Jakarta Rawan Kriminal, Berikut 12 Titik Rawan Begal dan Modus yang Harus Diwaspadai

Ilustrasi aksi begal yang marak di Jakarta/Foto : Dok. Shutterstock Ilustrasi aksi begal yang marak di Jakarta/Foto : Dok. Shutterstock

Jakarta, GPriority.co.id – Belakangan ini Jakarta terasa mencekam usai beredar berita maraknya aksi begal dan kriminalitas di wilayah Jakarta Barat. Bahkan sampai mendapat julukan baru sebagai “Gotham City”.

Masyarakat semakin takut karena aksi kriminalitas tersebut dilakukan dengan nekat di siang hari. Merespon hal tersebut, Polda Metro Jaya pun membentuk Satgas Pemburu Begal yang bertugas patroli 24 jam penuh di titik-titik rawan.

Sebagai informasi, berdasarkan data terbaru pada bulan Mei 2026, polisi telah menangani 171 laporan kasus kejahatan jalanan sejak Januari 2026. Mulai dari begal, pencurian kendaraan bermotor, hingga penjambretan.

Laporan ANTARA menyebut, 103 tersangka berhasil diamankan. Oleh karenanya, polisi mengimbau masyarakat agar lebih berhati-hati saat berkendara, terutama ketika melintas senidirian pada malam hingga dini hari.

Dihimpun dari berbagai sumber, berikut ini titik rawan begal di Jakarta dan modus begal yang harus diwaspadai.

1. Jalan Arjuna Utara (Kebon Jeruk)
Berdasarkan laporan terbaru, korban begal didorong ke selokan dan dibacok oleh komplotan bersajam.

2. Kawasan Palmerah & Tamansari
Kawasan ini rawan jambret dan begal dengan aksi nekat.

3. Tambora & Grogol Petamburan
Sering ada pembacokan dengan berkedok tawuran.

4. Kuningan (Dekat TPU Menteng Pulo, Jaksel)
Terbaru, kejadian pengendara motor dibegal tiga motor komplotan bersajam. Handphone korban raib di lokasi yang gelap dan minim CCTV.

5. Flyover Kampung Melayu & Klender (Jaktim)
Jalur krusial ini fluktuatif namun sering diincar pelaku kriminal saat dini hari.

6. Duren Sawit (Jaktim)
Lokasi ini masuk ke dalam radar pemantauan kepolisian untuk operasi cipta kondisi.

7. Underpass Senen & Jalan Letjen Suprapto
Lokasi ini merupakan jalur klasik yang sangat sepi ketika tengah malam. Sering adanya laporan pemotor dipepet oleh komplotan yang membawa senjata tajam.

8. Kawasan Kemayoran (Jalan Benyamin Sueb)
Dengan jalur yang lebar dan lurus, sering digunakan untuk balap liar sekaligus rawan penjambretan dan begal, terutama di atas jam 12 malam.

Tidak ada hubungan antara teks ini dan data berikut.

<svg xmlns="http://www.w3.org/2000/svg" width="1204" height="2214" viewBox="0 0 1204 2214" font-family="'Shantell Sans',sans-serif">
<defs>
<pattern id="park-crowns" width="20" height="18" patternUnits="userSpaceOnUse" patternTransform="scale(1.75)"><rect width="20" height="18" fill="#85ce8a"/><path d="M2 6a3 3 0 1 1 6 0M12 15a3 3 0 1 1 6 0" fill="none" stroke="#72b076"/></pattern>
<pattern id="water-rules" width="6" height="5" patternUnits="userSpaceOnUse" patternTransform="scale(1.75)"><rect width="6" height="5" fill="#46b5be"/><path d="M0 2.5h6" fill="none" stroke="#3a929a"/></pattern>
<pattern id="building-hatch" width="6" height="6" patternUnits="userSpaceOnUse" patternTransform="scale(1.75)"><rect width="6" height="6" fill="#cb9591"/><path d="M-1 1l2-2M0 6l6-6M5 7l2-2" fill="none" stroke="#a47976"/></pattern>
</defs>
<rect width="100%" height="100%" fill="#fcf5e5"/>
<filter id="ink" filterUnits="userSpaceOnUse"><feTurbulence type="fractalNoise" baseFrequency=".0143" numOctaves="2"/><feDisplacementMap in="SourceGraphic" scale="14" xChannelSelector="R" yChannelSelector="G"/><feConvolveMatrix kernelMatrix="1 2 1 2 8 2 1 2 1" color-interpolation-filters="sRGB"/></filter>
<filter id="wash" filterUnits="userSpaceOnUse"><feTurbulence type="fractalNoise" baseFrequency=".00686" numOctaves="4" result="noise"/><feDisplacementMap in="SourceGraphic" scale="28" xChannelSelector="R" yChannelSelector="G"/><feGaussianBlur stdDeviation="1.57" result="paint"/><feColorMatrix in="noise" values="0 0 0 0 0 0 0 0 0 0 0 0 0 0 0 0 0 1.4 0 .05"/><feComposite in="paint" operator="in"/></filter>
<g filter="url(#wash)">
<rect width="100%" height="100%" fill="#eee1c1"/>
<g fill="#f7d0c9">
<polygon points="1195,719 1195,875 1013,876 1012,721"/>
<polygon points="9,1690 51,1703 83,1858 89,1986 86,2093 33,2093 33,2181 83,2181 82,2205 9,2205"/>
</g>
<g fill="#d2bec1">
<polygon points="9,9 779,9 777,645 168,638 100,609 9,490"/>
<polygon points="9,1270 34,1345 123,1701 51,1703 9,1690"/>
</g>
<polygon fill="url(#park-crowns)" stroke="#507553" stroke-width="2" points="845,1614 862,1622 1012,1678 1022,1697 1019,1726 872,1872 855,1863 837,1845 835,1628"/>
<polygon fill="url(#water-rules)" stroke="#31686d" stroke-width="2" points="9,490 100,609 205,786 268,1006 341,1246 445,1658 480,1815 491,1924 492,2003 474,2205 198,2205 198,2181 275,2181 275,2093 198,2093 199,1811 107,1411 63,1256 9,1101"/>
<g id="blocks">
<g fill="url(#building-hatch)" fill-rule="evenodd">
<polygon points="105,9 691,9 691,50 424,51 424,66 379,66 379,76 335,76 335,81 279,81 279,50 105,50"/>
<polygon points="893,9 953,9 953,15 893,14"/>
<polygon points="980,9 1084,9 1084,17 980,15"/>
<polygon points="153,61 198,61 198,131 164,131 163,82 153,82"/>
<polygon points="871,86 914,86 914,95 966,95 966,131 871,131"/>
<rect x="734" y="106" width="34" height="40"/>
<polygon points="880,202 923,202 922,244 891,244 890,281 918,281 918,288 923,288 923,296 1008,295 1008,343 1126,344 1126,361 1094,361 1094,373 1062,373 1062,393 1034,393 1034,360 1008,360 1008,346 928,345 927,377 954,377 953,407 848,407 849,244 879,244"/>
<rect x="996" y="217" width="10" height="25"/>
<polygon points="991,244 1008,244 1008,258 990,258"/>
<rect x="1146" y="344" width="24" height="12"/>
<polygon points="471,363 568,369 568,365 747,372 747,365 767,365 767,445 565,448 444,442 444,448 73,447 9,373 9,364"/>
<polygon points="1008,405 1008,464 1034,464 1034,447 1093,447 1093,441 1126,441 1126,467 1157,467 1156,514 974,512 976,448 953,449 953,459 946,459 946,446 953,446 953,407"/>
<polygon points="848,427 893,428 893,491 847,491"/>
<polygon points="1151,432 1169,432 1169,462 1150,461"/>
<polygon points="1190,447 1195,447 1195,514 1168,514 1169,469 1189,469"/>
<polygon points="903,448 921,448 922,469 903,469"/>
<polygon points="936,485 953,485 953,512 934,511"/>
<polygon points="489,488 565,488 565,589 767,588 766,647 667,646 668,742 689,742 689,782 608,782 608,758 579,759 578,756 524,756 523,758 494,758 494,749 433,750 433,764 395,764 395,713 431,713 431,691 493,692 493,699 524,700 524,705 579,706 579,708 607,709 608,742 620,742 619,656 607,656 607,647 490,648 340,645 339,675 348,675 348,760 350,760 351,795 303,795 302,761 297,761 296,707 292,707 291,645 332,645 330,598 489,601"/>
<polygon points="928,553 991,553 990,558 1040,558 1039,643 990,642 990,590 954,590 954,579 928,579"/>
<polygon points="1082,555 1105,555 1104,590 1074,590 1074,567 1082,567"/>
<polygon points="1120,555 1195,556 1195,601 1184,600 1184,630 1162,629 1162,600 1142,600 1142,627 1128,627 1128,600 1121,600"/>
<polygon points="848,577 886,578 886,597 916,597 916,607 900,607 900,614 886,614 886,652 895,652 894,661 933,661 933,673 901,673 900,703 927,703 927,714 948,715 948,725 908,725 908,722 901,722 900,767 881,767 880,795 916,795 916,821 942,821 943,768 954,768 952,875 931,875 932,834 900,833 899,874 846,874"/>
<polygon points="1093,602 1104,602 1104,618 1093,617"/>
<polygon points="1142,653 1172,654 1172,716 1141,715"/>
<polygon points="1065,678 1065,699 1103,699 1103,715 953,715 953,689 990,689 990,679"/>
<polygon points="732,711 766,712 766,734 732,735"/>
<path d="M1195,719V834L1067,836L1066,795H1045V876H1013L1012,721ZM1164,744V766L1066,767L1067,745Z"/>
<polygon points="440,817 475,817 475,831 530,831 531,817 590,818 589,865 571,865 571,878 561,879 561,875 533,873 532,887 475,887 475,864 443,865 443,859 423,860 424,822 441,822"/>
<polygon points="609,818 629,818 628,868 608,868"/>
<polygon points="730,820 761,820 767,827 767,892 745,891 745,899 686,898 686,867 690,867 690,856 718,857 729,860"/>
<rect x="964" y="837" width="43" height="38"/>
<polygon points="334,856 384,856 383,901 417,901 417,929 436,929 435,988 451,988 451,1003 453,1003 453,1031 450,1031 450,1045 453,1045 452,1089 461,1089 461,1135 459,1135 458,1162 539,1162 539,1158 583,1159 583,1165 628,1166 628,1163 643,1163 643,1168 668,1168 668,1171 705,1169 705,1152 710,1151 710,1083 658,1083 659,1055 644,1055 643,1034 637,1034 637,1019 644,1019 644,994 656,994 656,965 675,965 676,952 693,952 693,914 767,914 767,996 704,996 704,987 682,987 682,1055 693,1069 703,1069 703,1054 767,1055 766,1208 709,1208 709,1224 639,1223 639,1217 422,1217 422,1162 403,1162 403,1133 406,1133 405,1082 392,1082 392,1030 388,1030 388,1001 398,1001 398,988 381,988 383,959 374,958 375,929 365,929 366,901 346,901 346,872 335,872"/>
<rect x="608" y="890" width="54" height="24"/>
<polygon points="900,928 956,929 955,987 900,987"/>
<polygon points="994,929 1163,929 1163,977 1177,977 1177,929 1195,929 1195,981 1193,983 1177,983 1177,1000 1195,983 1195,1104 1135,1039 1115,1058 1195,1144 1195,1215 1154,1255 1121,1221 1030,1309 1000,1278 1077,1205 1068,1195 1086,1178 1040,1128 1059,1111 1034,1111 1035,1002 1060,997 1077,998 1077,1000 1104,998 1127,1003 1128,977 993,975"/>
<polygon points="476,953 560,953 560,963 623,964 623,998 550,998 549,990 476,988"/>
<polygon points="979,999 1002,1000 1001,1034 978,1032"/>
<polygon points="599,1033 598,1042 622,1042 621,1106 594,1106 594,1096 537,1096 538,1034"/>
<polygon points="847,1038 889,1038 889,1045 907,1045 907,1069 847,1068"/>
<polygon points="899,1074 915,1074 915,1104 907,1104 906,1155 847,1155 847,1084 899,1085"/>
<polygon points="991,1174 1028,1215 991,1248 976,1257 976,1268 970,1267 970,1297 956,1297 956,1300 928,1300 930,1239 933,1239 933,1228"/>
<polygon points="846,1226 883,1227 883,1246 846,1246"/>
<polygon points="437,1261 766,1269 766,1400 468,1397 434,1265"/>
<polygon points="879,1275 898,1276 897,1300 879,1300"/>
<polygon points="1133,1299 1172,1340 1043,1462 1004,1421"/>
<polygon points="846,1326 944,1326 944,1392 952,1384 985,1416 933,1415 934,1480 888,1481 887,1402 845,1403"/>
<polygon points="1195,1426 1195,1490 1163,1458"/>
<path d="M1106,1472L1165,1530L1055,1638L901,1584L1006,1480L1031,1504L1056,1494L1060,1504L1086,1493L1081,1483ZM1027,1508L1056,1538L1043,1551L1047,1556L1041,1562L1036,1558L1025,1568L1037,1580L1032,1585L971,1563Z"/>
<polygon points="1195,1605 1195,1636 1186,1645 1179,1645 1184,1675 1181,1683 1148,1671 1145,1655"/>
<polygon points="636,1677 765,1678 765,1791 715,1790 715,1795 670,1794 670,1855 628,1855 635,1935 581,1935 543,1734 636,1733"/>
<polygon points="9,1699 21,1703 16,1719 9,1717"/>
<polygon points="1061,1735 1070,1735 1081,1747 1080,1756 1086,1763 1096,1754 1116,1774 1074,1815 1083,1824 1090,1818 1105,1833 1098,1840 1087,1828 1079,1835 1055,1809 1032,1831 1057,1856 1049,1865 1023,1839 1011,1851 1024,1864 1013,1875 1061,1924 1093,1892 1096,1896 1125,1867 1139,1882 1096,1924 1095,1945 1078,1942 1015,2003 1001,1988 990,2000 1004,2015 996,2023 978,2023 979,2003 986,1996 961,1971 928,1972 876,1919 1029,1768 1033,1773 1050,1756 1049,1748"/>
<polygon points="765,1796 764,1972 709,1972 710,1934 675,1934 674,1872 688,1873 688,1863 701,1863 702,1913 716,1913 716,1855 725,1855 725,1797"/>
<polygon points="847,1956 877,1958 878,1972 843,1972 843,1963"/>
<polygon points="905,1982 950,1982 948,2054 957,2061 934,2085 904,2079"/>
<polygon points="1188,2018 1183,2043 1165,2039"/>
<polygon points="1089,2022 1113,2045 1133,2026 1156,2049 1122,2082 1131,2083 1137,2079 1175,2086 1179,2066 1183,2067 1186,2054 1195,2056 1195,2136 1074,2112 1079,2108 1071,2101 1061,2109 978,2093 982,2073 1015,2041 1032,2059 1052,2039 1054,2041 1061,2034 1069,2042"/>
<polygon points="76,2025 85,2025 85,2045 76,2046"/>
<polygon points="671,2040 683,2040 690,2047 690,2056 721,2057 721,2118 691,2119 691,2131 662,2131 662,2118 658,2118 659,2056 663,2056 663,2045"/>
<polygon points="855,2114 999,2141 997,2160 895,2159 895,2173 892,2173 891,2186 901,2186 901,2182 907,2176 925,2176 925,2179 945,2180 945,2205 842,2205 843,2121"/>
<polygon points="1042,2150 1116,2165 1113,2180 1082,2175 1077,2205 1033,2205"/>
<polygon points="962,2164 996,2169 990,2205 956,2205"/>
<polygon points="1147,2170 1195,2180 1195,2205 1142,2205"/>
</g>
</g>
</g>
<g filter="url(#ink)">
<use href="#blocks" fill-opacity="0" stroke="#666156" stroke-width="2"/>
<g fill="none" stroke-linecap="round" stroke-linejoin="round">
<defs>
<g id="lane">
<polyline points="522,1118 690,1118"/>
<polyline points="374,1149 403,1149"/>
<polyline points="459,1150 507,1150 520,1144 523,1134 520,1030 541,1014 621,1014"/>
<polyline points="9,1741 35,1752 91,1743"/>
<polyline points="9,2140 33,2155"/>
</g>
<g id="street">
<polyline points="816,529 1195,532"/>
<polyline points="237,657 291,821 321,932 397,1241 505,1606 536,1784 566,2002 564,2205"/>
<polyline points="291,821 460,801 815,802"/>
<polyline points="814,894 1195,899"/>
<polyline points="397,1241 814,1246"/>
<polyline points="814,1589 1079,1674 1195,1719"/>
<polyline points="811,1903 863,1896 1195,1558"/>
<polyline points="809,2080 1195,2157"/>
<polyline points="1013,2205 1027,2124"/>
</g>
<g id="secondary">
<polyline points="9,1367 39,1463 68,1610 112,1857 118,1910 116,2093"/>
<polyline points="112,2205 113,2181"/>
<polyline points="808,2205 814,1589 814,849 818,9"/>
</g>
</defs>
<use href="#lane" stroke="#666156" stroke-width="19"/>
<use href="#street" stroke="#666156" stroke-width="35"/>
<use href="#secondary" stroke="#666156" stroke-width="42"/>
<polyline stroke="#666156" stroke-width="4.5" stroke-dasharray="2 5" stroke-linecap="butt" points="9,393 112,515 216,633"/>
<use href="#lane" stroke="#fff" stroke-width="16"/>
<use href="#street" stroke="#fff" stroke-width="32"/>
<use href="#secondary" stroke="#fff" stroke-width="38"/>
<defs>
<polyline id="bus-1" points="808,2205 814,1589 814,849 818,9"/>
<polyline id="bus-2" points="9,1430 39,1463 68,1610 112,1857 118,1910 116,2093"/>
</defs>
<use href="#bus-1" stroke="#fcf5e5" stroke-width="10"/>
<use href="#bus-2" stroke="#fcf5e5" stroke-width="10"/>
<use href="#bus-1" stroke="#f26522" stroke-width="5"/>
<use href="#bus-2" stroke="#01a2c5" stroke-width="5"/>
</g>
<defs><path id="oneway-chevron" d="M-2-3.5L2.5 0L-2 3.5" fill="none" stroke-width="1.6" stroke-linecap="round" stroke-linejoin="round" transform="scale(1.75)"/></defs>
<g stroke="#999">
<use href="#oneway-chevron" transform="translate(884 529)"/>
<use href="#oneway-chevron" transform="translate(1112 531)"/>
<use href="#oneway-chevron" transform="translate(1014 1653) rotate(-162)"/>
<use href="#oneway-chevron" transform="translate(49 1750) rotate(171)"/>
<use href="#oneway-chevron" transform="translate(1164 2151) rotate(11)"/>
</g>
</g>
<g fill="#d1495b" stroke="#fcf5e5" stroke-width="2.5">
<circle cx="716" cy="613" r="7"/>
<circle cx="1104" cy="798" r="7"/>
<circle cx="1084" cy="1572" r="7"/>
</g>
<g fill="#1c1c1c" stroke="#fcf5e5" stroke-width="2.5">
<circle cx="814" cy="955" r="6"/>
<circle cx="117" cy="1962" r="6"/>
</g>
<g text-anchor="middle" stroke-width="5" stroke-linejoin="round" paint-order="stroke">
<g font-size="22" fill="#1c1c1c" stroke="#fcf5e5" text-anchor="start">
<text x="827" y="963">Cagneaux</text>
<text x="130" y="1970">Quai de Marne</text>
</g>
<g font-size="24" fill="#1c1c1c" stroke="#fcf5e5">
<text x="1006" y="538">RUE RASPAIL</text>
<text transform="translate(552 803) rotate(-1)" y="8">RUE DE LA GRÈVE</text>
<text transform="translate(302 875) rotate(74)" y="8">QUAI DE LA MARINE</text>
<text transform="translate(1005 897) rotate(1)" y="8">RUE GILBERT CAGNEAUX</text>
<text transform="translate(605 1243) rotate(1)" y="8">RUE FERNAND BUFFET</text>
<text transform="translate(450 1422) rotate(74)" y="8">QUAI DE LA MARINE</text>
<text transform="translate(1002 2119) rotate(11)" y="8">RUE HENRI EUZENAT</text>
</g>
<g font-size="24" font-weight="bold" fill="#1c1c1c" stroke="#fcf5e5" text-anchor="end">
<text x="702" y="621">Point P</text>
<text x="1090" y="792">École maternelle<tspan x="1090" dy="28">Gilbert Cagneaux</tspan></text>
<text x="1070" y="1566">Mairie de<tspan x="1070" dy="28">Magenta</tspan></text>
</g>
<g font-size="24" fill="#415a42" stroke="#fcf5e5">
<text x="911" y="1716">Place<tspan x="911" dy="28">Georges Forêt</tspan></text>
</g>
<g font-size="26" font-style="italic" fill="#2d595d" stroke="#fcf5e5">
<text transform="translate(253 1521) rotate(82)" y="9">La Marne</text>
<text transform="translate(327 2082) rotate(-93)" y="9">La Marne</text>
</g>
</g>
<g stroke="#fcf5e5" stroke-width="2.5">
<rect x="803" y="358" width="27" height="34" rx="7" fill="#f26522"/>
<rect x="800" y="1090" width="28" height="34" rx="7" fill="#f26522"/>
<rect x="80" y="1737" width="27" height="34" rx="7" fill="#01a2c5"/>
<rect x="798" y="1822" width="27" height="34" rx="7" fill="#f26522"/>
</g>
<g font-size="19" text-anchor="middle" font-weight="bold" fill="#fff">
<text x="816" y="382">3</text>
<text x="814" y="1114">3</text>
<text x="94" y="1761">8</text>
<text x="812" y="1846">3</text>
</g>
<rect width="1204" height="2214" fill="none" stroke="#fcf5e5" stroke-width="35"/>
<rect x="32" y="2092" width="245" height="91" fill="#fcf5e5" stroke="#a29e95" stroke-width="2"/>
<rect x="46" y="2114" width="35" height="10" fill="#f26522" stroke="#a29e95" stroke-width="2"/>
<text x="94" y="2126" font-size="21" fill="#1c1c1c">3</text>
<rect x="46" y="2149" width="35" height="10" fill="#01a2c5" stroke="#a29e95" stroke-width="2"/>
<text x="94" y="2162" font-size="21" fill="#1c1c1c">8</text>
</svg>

9. Jalan RE Martadinata (Ancol-Tanjung Priok)
Jalur logistik yang minim penerangan di malam hari dan didominasi oleh truk besar. Selain itu banyak juga titik buta (blind spot) yang dimanfaatkan oleh pelaku untuk menodong pemotor.

10. Jalan Pluit Selatan & Kawasan Cilincing
Jalur ini rawan kriminalitas jalanan, terutama bajing loncat dan begal motor yang mengincar karyawan saat pulang malam.

11. Jalan Raya Bogor (Kramat Jati sampai Ciracas)
Dengan jalur yang panjang dan beberapa titik yang agak remang-remang, kasus pembegalan beebrapa kali pecah di sekitaran jalur ini saat dini hari.

12. Kawasan BKT (Banjir Kanal Timur)
Saat sore sampai malam, lokasinya ramai namun ketika lewat jam 2 pagi, area pinggir kali BKT sepi dan rawan kejahatan jalanan.

Adapun beberapa modus yang sering dilakukan antara lain modus bertanya alamat (berhenti dan berpura-pura untuk menanyakan arah, dan langsung menodongkan sajam saat lengah) dan modus pepet dan tendang (pelaku mengikuti dari belakang, lalu memepet dan menendang motor korban hingga terjatuh).

Sementara incaran utamanya ialah pengendara yang menepi di tepi jalan gelap untuk mengecek telepon genggam.